(TEXT FOR ANALYSIS begins)

A robot may not injure a human being or, through inaction, allow a human being to come to harm.
A robot must obey orders given to it by human beings, except where such orders would conflict with the First Law.
A robot must protect its own existence as long as such protection does not conflict with the First or Second Law.
It's pretty clear from this that the First Law is primary in more ways than one. Something about not injuring human beings, if I read it correctly. But who knows? I'm no scientist.
Here's a really cool robot iRobot makes...
As the graphic makes clear, this is the Small Unmanned Ground Vehicle. But what about FCS? The iRobot page explains a bit more...
As a key partner in the U.S. Army’s Future Combat Systems (FCS) program, iRobot is developing a next-generation SUGV, a portable, reconnaissance and tactical robot that can enter and secure areas that are either inaccessible or too dangerous for soldiers. SUGV provides real-time intelligence and complete situational awareness while keeping troops out of harm’s way.
So far, so good. Not injuring human beings or, through inaction, allowing human beings to come to harm. Fucking laudable.
But hmmm. The U.S. military is always more interesting than it first appears in the PR handouts. So google, google, look a little deeper. Now, these FCS guys don't look quite so harmless...
Nor does this explanatory graphic from an FCS/DARPA PDF.

(TEXT FOR ANALYSIS ends)

DIRECTIONS FOR THIS TASK => From the passage on robot laws and the Army's robots, copy out the text from "As a key partner" up to and including "harm. Fucking laudable.".

(ENTRIES PROVIDED begins)

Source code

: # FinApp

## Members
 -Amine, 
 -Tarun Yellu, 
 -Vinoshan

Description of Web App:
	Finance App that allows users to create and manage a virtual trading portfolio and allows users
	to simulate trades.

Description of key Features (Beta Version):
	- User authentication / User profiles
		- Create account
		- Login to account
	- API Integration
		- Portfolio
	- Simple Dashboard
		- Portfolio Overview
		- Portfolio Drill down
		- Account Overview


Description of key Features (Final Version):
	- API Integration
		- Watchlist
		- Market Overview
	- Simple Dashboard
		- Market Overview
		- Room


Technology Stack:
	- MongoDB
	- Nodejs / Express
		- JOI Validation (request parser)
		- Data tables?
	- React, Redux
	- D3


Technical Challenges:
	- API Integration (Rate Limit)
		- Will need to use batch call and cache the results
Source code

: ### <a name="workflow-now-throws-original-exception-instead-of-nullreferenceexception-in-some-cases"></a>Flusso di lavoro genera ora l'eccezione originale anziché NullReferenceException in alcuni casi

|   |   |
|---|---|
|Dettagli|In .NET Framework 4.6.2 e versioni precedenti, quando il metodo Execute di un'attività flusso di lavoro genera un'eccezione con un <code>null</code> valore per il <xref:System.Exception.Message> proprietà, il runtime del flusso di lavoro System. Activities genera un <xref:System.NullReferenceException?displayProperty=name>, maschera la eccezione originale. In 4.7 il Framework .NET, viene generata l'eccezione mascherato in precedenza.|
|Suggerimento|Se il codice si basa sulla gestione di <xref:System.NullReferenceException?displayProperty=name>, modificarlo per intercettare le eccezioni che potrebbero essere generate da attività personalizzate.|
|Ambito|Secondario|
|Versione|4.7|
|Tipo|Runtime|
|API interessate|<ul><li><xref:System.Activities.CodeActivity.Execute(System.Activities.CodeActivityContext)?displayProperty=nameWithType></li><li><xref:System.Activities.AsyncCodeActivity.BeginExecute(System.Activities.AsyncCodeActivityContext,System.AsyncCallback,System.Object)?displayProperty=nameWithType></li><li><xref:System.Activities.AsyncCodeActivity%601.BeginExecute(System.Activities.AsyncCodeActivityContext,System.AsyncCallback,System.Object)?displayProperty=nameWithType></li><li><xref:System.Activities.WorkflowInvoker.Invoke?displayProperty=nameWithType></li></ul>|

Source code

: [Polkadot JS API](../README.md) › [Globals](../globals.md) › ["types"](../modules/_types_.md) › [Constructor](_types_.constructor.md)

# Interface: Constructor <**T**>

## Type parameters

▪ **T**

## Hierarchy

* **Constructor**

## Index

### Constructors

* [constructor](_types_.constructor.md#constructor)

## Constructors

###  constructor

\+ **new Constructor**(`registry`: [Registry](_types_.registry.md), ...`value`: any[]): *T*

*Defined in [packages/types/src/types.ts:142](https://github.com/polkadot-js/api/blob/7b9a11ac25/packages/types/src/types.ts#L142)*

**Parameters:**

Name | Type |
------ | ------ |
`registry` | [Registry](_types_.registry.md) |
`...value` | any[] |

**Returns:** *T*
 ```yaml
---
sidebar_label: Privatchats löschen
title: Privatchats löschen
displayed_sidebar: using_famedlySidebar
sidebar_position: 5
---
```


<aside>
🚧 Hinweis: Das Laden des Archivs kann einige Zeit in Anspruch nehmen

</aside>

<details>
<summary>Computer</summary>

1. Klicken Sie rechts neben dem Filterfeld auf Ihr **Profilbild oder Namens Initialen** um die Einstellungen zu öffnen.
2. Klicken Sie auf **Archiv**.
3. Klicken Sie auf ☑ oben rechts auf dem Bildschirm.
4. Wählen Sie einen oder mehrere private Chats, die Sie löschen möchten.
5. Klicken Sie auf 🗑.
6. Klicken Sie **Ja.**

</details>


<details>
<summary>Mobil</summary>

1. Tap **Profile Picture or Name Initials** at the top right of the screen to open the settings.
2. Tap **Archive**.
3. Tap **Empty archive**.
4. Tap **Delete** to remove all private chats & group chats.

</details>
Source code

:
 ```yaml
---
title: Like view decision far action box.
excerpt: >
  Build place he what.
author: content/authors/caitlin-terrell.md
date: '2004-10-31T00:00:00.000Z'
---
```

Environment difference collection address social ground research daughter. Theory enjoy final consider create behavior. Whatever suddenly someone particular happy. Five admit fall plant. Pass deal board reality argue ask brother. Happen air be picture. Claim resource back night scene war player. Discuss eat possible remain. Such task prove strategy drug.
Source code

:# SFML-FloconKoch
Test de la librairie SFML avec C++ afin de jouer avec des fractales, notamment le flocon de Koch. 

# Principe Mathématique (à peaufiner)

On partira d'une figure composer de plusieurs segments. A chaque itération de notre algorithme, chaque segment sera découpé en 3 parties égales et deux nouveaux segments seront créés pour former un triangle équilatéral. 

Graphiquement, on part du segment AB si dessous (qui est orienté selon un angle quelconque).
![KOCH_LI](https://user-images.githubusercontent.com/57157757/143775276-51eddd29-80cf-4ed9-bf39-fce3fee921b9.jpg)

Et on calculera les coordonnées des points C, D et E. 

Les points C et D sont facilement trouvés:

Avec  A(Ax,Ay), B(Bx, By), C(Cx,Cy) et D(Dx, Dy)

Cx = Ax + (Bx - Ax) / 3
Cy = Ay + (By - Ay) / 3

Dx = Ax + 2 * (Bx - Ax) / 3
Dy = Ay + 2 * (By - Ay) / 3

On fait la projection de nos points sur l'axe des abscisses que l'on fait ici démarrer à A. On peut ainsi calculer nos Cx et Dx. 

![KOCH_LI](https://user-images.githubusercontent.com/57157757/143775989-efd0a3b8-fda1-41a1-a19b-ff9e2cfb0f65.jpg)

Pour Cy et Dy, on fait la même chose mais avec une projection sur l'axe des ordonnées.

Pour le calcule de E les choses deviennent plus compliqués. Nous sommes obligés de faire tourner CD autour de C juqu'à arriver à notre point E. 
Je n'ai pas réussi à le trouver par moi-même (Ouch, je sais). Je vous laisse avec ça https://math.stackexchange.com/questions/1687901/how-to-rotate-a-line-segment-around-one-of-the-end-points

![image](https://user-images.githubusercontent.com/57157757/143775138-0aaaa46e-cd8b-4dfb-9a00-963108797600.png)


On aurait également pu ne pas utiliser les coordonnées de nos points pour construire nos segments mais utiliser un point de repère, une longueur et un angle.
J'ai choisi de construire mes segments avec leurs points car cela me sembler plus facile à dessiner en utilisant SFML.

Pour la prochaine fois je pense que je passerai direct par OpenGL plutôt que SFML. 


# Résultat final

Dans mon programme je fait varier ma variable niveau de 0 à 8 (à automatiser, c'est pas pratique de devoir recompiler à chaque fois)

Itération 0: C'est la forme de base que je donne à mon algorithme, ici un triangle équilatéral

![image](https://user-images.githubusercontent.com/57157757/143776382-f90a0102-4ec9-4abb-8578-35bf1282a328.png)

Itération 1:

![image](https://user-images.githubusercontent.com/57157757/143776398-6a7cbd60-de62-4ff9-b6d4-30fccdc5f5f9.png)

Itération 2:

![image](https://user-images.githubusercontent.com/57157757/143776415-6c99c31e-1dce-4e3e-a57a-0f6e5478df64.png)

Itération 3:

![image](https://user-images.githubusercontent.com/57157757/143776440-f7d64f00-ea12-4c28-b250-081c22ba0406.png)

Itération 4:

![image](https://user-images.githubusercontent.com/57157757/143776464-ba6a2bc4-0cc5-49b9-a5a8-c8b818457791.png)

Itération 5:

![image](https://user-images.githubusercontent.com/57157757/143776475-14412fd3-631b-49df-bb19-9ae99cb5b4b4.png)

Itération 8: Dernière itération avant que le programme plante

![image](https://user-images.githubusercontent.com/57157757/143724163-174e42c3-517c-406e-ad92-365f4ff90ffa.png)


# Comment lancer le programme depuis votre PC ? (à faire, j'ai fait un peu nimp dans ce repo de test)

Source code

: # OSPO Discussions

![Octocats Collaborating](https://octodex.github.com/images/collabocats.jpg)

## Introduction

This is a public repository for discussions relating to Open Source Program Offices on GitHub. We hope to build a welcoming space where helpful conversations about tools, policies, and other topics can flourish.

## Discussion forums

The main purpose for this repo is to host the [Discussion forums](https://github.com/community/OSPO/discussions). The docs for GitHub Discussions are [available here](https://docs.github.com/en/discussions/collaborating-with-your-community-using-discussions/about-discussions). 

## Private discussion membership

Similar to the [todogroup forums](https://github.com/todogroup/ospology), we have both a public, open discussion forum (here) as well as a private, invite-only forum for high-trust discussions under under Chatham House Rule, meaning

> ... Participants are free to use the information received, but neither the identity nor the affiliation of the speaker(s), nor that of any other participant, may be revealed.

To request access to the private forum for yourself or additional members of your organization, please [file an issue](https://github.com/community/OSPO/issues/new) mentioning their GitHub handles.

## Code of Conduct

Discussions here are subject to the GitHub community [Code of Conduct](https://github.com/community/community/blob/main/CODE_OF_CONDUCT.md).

(ENTRIES PROVIDED ends)

RESULT BELOW =>
As a key partner in the U.S. Army’s Future Combat Systems (FCS) program, iRobot is developing a next-generation SUGV, a portable, reconnaissance and tactical robot that can enter and secure areas that are either inaccessible or too dangerous for soldiers. SUGV provides real-time intelligence and complete situational awareness while keeping troops out of harm’s way.
So far, so good. Not injuring human beings or, through inaction, allowing human beings to come to harm. Fucking laudable.